The answer is the data repeated in full, with no pictures included.

Dataset entries
..........

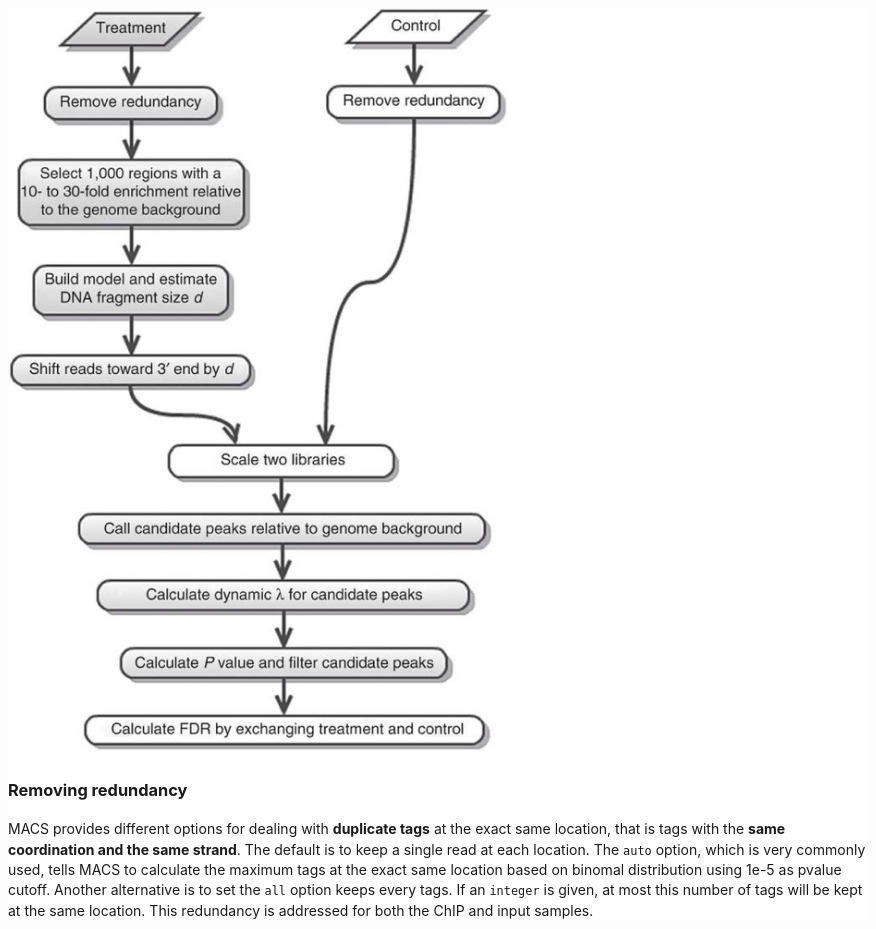 <img src="../img/macs_workflow.png" width=500>


### Removing redundancy

MACS provides different options for dealing with **duplicate tags** at the exact same location, that is tags with the **same coordination and the same strand**. The default is to keep a single read at each location. The `auto` option, which is very commonly used, tells MACS to calculate the maximum tags at the exact same location based on binomal distribution using 1e-5 as pvalue cutoff. Another alternative is to set the `all` option keeps every tags. If an `integer` is given, at most this number of tags will be kept at the same location. This redundancy is addressed for both the ChIP and input samples.
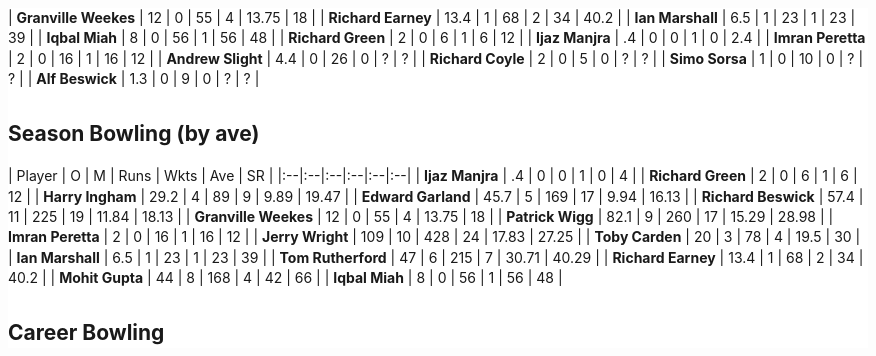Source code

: | **Granville Weekes** | 12 | 0 | 55 | 4 | 13.75 | 18 |
| **Richard Earney** | 13.4 | 1 | 68 | 2 | 34 | 40.2 |
| **Ian Marshall** | 6.5 | 1 | 23 | 1 | 23 | 39 |
| **Iqbal Miah** | 8 | 0 | 56 | 1 | 56 | 48 |
| **Richard Green** | 2 | 0 | 6 | 1 | 6 | 12 |
| **Ijaz Manjra** | .4 | 0 | 0 | 1 | 0 | 2.4 |
| **Imran Peretta** | 2 | 0 | 16 | 1 | 16 | 12 |
| **Andrew Slight** | 4.4 | 0 | 26 | 0 | ? | ? |
| **Richard Coyle** | 2 | 0 | 5 | 0 | ? | ? |
| **Simo Sorsa** | 1 | 0 | 10 | 0 | ? | ? |
| **Alf Beswick** | 1.3 | 0 | 9 | 0 | ? | ? |


## Season Bowling (by ave)

| Player | O | M | Runs | Wkts | Ave | SR |
|:--|:--|:--|:--|:--|:--|
| **Ijaz Manjra** | .4 | 0 | 0 | 1 | 0 | 4 |
| **Richard Green** | 2 | 0 | 6 | 1 | 6 | 12 |
| **Harry Ingham** | 29.2 | 4 | 89 | 9 | 9.89 | 19.47 |
| **Edward Garland** | 45.7 | 5 | 169 | 17 | 9.94 | 16.13 |
| **Richard Beswick** | 57.4 | 11 | 225 | 19 | 11.84 | 18.13 |
| **Granville Weekes** | 12 | 0 | 55 | 4 | 13.75 | 18 |
| **Patrick Wigg** | 82.1 | 9 | 260 | 17 | 15.29 | 28.98 |
| **Imran Peretta** | 2 | 0 | 16 | 1 | 16 | 12 |
| **Jerry Wright** | 109 | 10 | 428 | 24 | 17.83 | 27.25 |
| **Toby Carden** | 20 | 3 | 78 | 4 | 19.5 | 30 |
| **Ian Marshall** | 6.5 | 1 | 23 | 1 | 23 | 39 |
| **Tom Rutherford** | 47 | 6 | 215 | 7 | 30.71 | 40.29 |
| **Richard Earney** | 13.4 | 1 | 68 | 2 | 34 | 40.2 |
| **Mohit Gupta** | 44 | 8 | 168 | 4 | 42 | 66 |
| **Iqbal Miah** | 8 | 0 | 56 | 1 | 56 | 48 |

## Career Bowling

..........

ANSWER FOR THE TASK:
 <img src="../img/macs_workflow.png" width=500>


### Removing redundancy

MACS provides different options for dealing with **duplicate tags** at the exact same location, that is tags with the **same coordination and the same strand**. The default is to keep a single read at each location. The `auto` option, which is very commonly used, tells MACS to calculate the maximum tags at the exact same location based on binomal distribution using 1e-5 as pvalue cutoff. Another alternative is to set the `all` option keeps every tags. If an `integer` is given, at most this number of tags will be kept at the same location. This redundancy is addressed for both the ChIP and input samples.
Source code

: | **Granville Weekes** | 12 | 0 | 55 | 4 | 13.75 | 18 |
| **Richard Earney** | 13.4 | 1 | 68 | 2 | 34 | 40.2 |
| **Ian Marshall** | 6.5 | 1 | 23 | 1 | 23 | 39 |
| **Iqbal Miah** | 8 | 0 | 56 | 1 | 56 | 48 |
| **Richard Green** | 2 | 0 | 6 | 1 | 6 | 12 |
| **Ijaz Manjra** | .4 | 0 | 0 | 1 | 0 | 2.4 |
| **Imran Peretta** | 2 | 0 | 16 | 1 | 16 | 12 |
| **Andrew Slight** | 4.4 | 0 | 26 | 0 | ? | ? |
| **Richard Coyle** | 2 | 0 | 5 | 0 | ? | ? |
| **Simo Sorsa** | 1 | 0 | 10 | 0 | ? | ? |
| **Alf Beswick** | 1.3 | 0 | 9 | 0 | ? | ? |


## Season Bowling (by ave)

| Player | O | M | Runs | Wkts | Ave | SR |
|:--|:--|:--|:--|:--|:--|
| **Ijaz Manjra** | .4 | 0 | 0 | 1 | 0 | 4 |
| **Richard Green** | 2 | 0 | 6 | 1 | 6 | 12 |
| **Harry Ingham** | 29.2 | 4 | 89 | 9 | 9.89 | 19.47 |
| **Edward Garland** | 45.7 | 5 | 169 | 17 | 9.94 | 16.13 |
| **Richard Beswick** | 57.4 | 11 | 225 | 19 | 11.84 | 18.13 |
| **Granville Weekes** | 12 | 0 | 55 | 4 | 13.75 | 18 |
| **Patrick Wigg** | 82.1 | 9 | 260 | 17 | 15.29 | 28.98 |
| **Imran Peretta** | 2 | 0 | 16 | 1 | 16 | 12 |
| **Jerry Wright** | 109 | 10 | 428 | 24 | 17.83 | 27.25 |
| **Toby Carden** | 20 | 3 | 78 | 4 | 19.5 | 30 |
| **Ian Marshall** | 6.5 | 1 | 23 | 1 | 23 | 39 |
| **Tom Rutherford** | 47 | 6 | 215 | 7 | 30.71 | 40.29 |
| **Richard Earney** | 13.4 | 1 | 68 | 2 | 34 | 40.2 |
| **Mohit Gupta** | 44 | 8 | 168 | 4 | 42 | 66 |
| **Iqbal Miah** | 8 | 0 | 56 | 1 | 56 | 48 |

## Career Bowling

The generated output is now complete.